Part of what attracts them to this norm is that doctors learn by doing, that is, through apprenticeship, where they repeat what has been modeled for them. To some extent, this is a required aspect of training in an applied technical field. It is also a fundamentally conservative learning model that teaches doctors to suppress critical thinking and trust the system, even when it provides perverse incentives.
It becomes difficult to identify the origins of much of what they do and whose interests it serves as a result. For example, the American Medical Association invented a billing code system as part of a political strategy to protect its vision of for-profit health care, and it now dictates almost every aspect of medical practice, trying to produce not only endless administrative work but also subtly shaping treatment choices.
Addressing the healthcare system’s flaws will necessarily require uncomfortable introspection and bold action. Any illusion that medicine and politics are or should be different spheres has been shattered by the death of over 1.1 million Americans from a pandemic that was, in many ways, a preventable disaster. And many physicians are now struggling to dispel the perception that our institutions are primarily a money-making machine.
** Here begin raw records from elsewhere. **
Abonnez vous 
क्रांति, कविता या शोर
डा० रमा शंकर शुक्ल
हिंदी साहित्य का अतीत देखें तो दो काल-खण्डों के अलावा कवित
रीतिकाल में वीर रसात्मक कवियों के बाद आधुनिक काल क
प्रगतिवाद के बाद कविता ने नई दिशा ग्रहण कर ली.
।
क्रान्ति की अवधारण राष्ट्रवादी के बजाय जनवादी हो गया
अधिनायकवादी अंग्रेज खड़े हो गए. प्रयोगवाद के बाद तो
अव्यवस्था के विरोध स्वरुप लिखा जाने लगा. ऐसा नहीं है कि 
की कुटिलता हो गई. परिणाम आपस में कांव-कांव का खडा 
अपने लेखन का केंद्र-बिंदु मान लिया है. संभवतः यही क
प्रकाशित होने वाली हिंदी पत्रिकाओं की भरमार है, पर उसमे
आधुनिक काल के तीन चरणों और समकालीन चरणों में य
- Doctors can no longer stand by and watch as these harms occur. They must use their collective power to demand changes such as universal health care and paid sick leave. Investments in community health worker programs and essential housing and social welfare systems need to be made. Neither major political party is currently prioritizing universal health care, but doctors do have significant power to initiate health policy reforms. We can start by following in the footsteps of colleagues at Montefiore Medical Center in the Bronx, who like thousands of other doctors before them, recently took steps to unionize. If we can establish an organizing network through doctors’ unions, proposals to demand universal health care through collective civil disobedience, such as physicians’ control over health care documentation and billing, could progress from visions to genuinely actionable steps.
- To be able to build the systems we require, we must admit that our current healthcare institutions are a part of the problem. Until doctors come together to demand a fundamental reorganization of our medical system, our work will not accomplish what we were promised (Reinhart, E, 2023).